WHAT YOU NEED TO DO. From the line containing "[187,748,470,769] efforts. This" through the last line of the data, return those lines exactly as written and nothing more.

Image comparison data
§

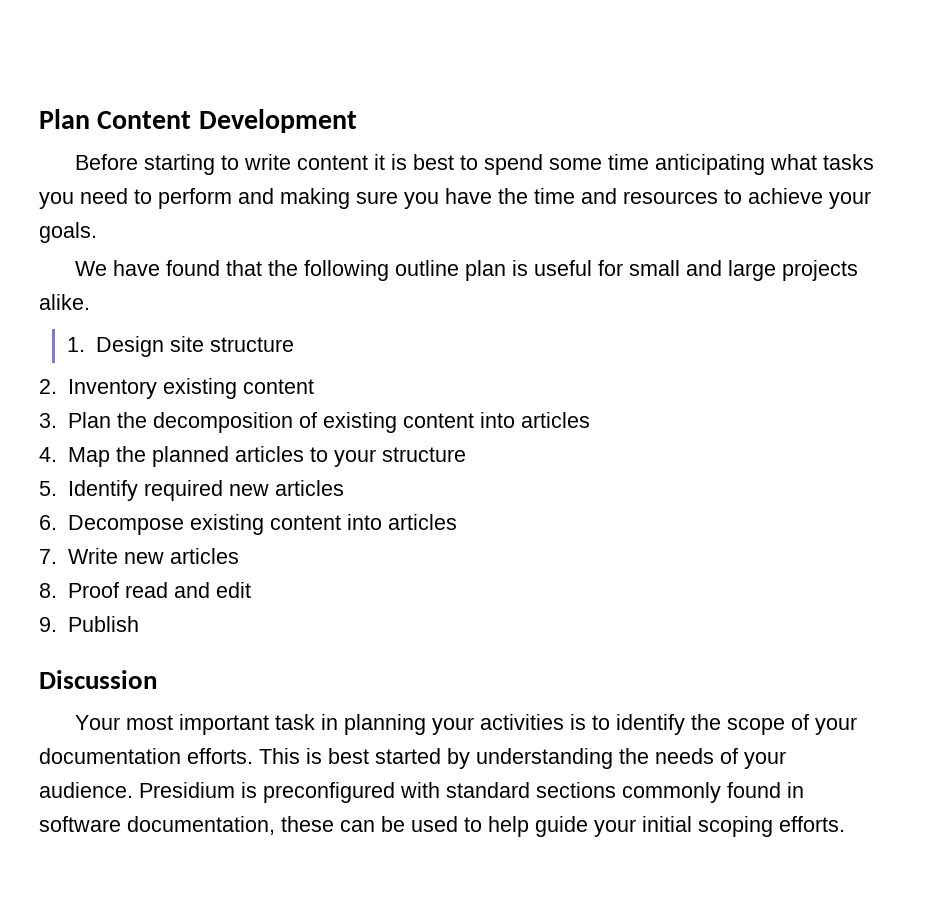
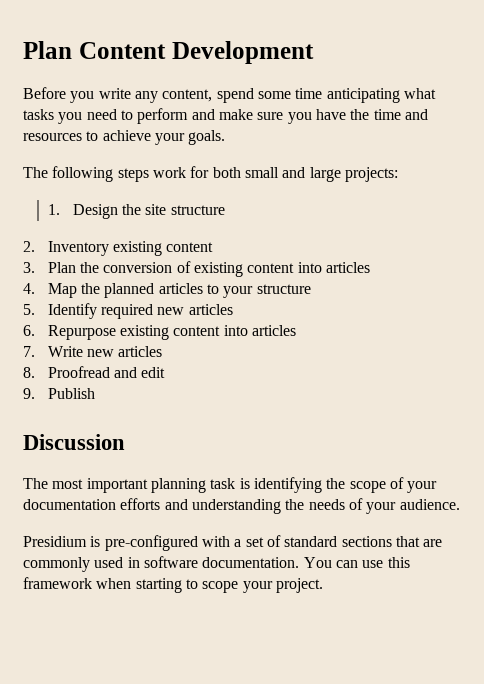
[143,154,478,175] starting to write content it is best to -> [70,88,213,103] you write any content,
[280,188,350,209] making -> [218,109,253,120] make
[74,260,623,281] We have found that the following outline plan is useful for -> [23,166,241,182] The following steps work for both
[781,260,858,281] [39,294,90,310] projects alike. -> [344,167,398,182] projects:
(164, 346) none -> [121,204,141,215] the
[152,412,293,433] decomposition -> [103,262,173,273] conversion
[67,515,184,535] Decompose -> [47,325,116,340] Repurpose
[67,582,168,598] Proof read -> [47,366,110,378] Proofread
[74,715,120,730] Your -> [23,478,48,489] The
[274,714,685,735] task in planning your activities is to identify -> [150,477,322,493] planning task is identifying
[187,748,470,769] efforts. This is best started by -> [120,498,188,510] efforts and
(133, 790) none -> (460, 504) //
[263,782,804,803] [39,816,845,837] preconfigured with standard sections commonly found in software documentation, these can be used to help guide your initial scoping efforts. -> [104,535,443,551] [23,556,410,572] [23,577,323,593] pre-configured with a set of standard sections that are commonly used in software documentation. You can use this framework when starting to scope your project.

§

COMPLETED TASK.
[187,748,470,769] efforts. This is best started by -> [120,498,188,510] efforts and
(133, 790) none -> (460, 504) //
[263,782,804,803] [39,816,845,837] preconfigured with standard sections commonly found in software documentation, these can be used to help guide your initial scoping efforts. -> [104,535,443,551] [23,556,410,572] [23,577,323,593] pre-configured with a set of standard sections that are commonly used in software documentation. You can use this framework when starting to scope your project.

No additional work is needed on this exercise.